Initiative soll Staat gegenüber Wirtschaft stärken
Lenkt also die Konzernverantwortungs-Initiative allzu vorschnell und unbedarft den Blick ins Ausland? Gibt es nicht vor Ort genug in Sachen Sorgfaltspflicht, Betriebsverantwortung und Arbeitsethik zu tun? Dem widerspricht Wirtschaftsethiker Thomas Wallimann-Sasaki. «Die Konzernverantwortungs-Initiative berücksichtigt, dass die Staaten gegenüber Konzernen mehr und mehr an Macht verlieren und von diesen gegeneinander ausgespielt werden.» Die Initiative sei ein Versuch, den Staaten und damit der Politik ihre Gestaltungshoheit gegenüber der Wirtschaft in Erinnerung zu rufen. «Ganz im Sinne der christlichen Sozialethik: Die Wirtschaft muss für die Menschen da sein, nicht umgekehrt.» Und da man nicht davon ausgehe, dass die UNO das Problem mit der Schaffung eines eigens geschaffenen Gerichtshofes lösen werde, sei man nun in der Schweiz aktiv geworden. «Die Schweiz ist ein Dreh- und Angelpunkt für internationale Konzerne und kann in dieser Frage eine wichtige Vorreiterrolle übernehmen.» Eine derartige Forderung stehe schon zu lange im Raum, meint auch die Aargauer EVP-Politikerin und Ständeratskandidatin Liliane Studer. «Insbesondere, zumal 50 Prozent aller Umweltbelastung, die von inländischem Konsum verursacht wird, im Ausland anfällt. Schwellen- und Entwicklungsländerländer sind zudem den Rahmenbedingungen der Konzerne ausgeliefert. Da haben wir, gerade als Profiteure, eine Verantwortung zu tragen und menschwürdige Standards einzufordern.»

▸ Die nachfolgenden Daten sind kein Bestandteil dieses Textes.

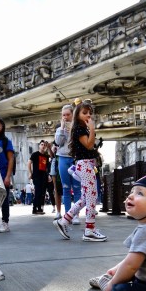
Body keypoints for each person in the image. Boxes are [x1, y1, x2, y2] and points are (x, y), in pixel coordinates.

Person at [53, 101, 106, 242]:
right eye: (85, 113)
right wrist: (92, 129)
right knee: (91, 197)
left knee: (85, 198)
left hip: (85, 164)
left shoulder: (82, 128)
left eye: (90, 112)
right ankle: (89, 230)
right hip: (85, 165)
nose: (88, 115)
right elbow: (89, 145)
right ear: (77, 115)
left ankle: (64, 221)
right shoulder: (80, 129)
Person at [54, 104, 81, 225]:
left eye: (68, 114)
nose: (65, 117)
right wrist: (62, 129)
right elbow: (58, 142)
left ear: (72, 114)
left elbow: (80, 142)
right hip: (63, 158)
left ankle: (75, 215)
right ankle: (67, 214)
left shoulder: (78, 126)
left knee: (76, 187)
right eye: (63, 115)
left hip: (75, 158)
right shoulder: (59, 129)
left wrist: (72, 131)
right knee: (65, 187)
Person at [28, 140, 50, 215]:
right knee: (37, 192)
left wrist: (48, 175)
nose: (43, 146)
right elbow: (29, 163)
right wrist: (30, 173)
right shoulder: (35, 154)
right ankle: (34, 209)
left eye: (44, 145)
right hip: (36, 176)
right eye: (42, 144)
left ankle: (40, 208)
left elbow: (47, 167)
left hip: (44, 176)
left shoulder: (46, 156)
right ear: (39, 145)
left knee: (43, 193)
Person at [49, 142, 62, 220]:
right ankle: (58, 212)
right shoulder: (55, 142)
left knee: (66, 190)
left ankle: (71, 213)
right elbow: (52, 156)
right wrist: (50, 148)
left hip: (65, 163)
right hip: (55, 165)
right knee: (56, 190)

CVP in ihrer Haltung (noch) nicht greifbar
Von Seiten der Gegner der Konzernverantwortungs-Initiative, namentlich FDP, SVP, aber auch Teilen aus der CVP, wird geltend gemacht, dass derartige Einschränkungen dem Werkplatz Schweiz schadeten und letztlich dazu führten, dass Unternehmen vermehrt ihren Firmensitz ins Ausland verlegen könnten. Mit diesen Argumenten wurde auch die bereits erwähnte Motion der Aussenpolitischen Kommission des Nationalrats im März 2015 abgewiesen, nachdem sie zunächst per Stichentscheid mit 91 zu 90 Stimmen angenommen worden war. Die Kehrtwende brachte ein Rückkommensantrag der CVP. Ruth Humbel, Aargauer CVP-Ständeratskandidatin, blieb auf Anfrage, wie sie den zur Konzernverantwortungs-Initiaitve stehe, die Anwort schuldig. Humbels Kantonalpartei liess via deren Geschäftsführerin Susan Diethelm verlauten: «Die CVP äussert sich nicht zu Volksinitiaitven, die noch im Sammelstadium sind.»

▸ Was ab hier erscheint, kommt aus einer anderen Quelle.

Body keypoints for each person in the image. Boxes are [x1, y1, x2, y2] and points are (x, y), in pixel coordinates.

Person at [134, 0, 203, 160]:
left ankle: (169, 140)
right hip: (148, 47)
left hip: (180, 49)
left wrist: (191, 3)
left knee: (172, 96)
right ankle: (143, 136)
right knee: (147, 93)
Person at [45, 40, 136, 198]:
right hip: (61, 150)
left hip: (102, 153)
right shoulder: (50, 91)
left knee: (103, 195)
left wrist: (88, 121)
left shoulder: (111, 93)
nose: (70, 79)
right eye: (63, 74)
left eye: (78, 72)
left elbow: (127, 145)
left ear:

Schweiz bleibt als Werkplatz interessant
Thomas Wallimann-Sasaki glaubt überdies nicht, dass bei Annahme der Initiative international tätige Firmen der Schweiz den Rücken kehren könnten. «Die Schweiz wird als Wirtschaftsstandort interessant bleiben. Bei uns kann ein CEO sich ohne Bodyguard frei bewegen, unser Land bietet soziale Sicherheit und eine sehr gute Infrastruktur. Auch die steuerliche Situation ist im Vergleich für Unternehmen sehr zuvorkommend.»